At least 64 UK sex offenders who were released early from prison are being pursued by police for re-incarceration.

At least 64 UK sex offenders who were released early from prison are being pursued by police for re-incarceration.

At least 64 convicted dangerous sex offenders are on the run in the United Kingdom after violating their probation restrictions after being released early from prison.

The fugitives, which include paedophiles, are being pursued in order to be sent to prison for violating their rigorous release conditions.

A 40-year-old criminal regarded as a “danger to women and children” groomed a teenage girl on Facebook for four years before sexually assaulting her is among them.

Another, who had been convicted of sexual involvement with a minor, had just been free for a month before he vanished.

They are among 2,130 criminals who have yet to be returned to jail despite the fact that they should be in prison.

There are some 341 of them who were originally been serving a prison sentence for violence against the person, separate from the sex offenders.

The Met Police are currently hunting Daniel Joslin, 40, who they describe as ‘a risk to young women and girls’ after he vanished in Rugby, Warks, following his release.

Joslin was jailed in 2012 for grooming a teenage girl on Facebook for four years before sexually assaulting her.

He is wanted for failing to comply with a Registered Sex Offender notification after his release from prison in May.

Joslin is a white male, 6ft 1ins tall, of slim build and is known to use a number of aliases.

Daniel Joslin, 40

Lancashire Police officers are searching for Paul Hope, 38, who was jailed for 32 months in 2010 after being convicted of two counts of sexual activity with a child under 16.

Detectives say Hope, who has links to Preston, was freed from prison on May 9 and has since gone missing.

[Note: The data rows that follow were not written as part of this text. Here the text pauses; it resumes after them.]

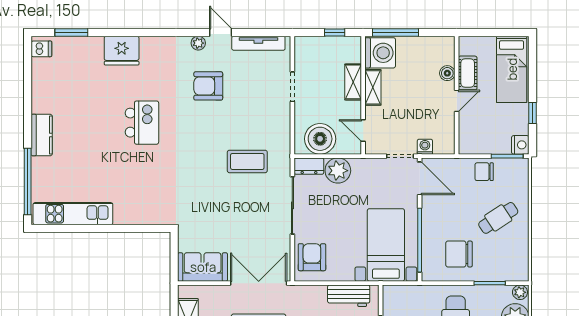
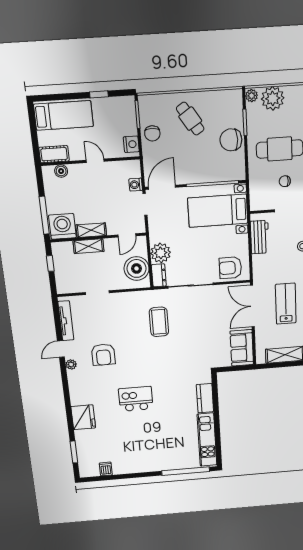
dishwasher: (41, 49) -> (106, 469), moved
boiler: (447, 73) -> (61, 171), moved
cot: (468, 73) -> (54, 154), moved
kitchen counter: (42, 135) -> (205, 398), moved, turned -90
nightstand: (520, 145) -> (131, 144), moved, turned 90
chair: (459, 254) -> (231, 140), moved, turned 90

Following his release, he was ordered to attend a police station as part of the terms of his release, but failed to show.

Hope has disappeared before after breaching the notification requirements of his Sexual Offences Prevention Order.

In just April this year, he was jailed for a week at Preston Magistrates’ Court after he failed to comply with his supervision order.

Licences let prisoners on fixed sentences be freed, often half-way through their terms, but subject to certain conditions.

Sex offenders frequently have extra rules added including banning contact with children or internet use and a requirement to notify the authorities where they are.

Some are subject to regular lie detector tests – known as polygraphs – during their licence.

Lawrence Bierton, 61, faces a possible whole life jail term after murdering a pensioner while out on licence from his sentence for killing two other elderly women in 1995

For the majority of cases the strict regulations work and there are no further offences committed.

But there have been a number of cases where criminals freed on licence have gone on to be recalled for breaking the rules or worse.

Child murderer and rapist Colin Pitchfork was recalled to jail after being freed last year during his sentence.

The sex killer – who raped and strangled two 15-year-old girls in the 1980s – had been approaching teenage women in the street.

Sources said the then 61-year-old had appeared to be trying to establish a connection with them.

The mother of one of his victims said it proved there was no way the ‘psychopath’ would be cured of his lust for young females.

And a convicted double killer serving a life sentence was allowed out on licence – only to murder a third pensioner the following year.

Lawrence Bierton, 61, pleaded guilty to murdering his neighbour, Pauline Quinn, in Worksop, Nottinghamshire, on November 9, 2021.

Ms Quinn, a 73-year-old grandmother, died of a fractured skull that resulted from ‘a number of blows’ with a ‘degree of force’, Nottingham Crown Court heard last month.

Bierton was arrested 30 miles away from their street the next morning. It was heard that he had been driving Pauline’s car.

Bierton, of Rayton Spur, Worksop, was jailed for life in May 1996 but was released from prison on 11 May 2020.

He was previously found guilty of killing sisters Aileen Dudhill, 79, and Elsie Gregory, 72, at their home in Rotherham, South Yorkshire, on June 25, 1995.

A Probation Service spokesperson said: ‘We work relentlessly with the police to track down offenders who have been recalled.

‘Less than one percent of these offenders are not returned to prison – and this includes some who have been deported or died.’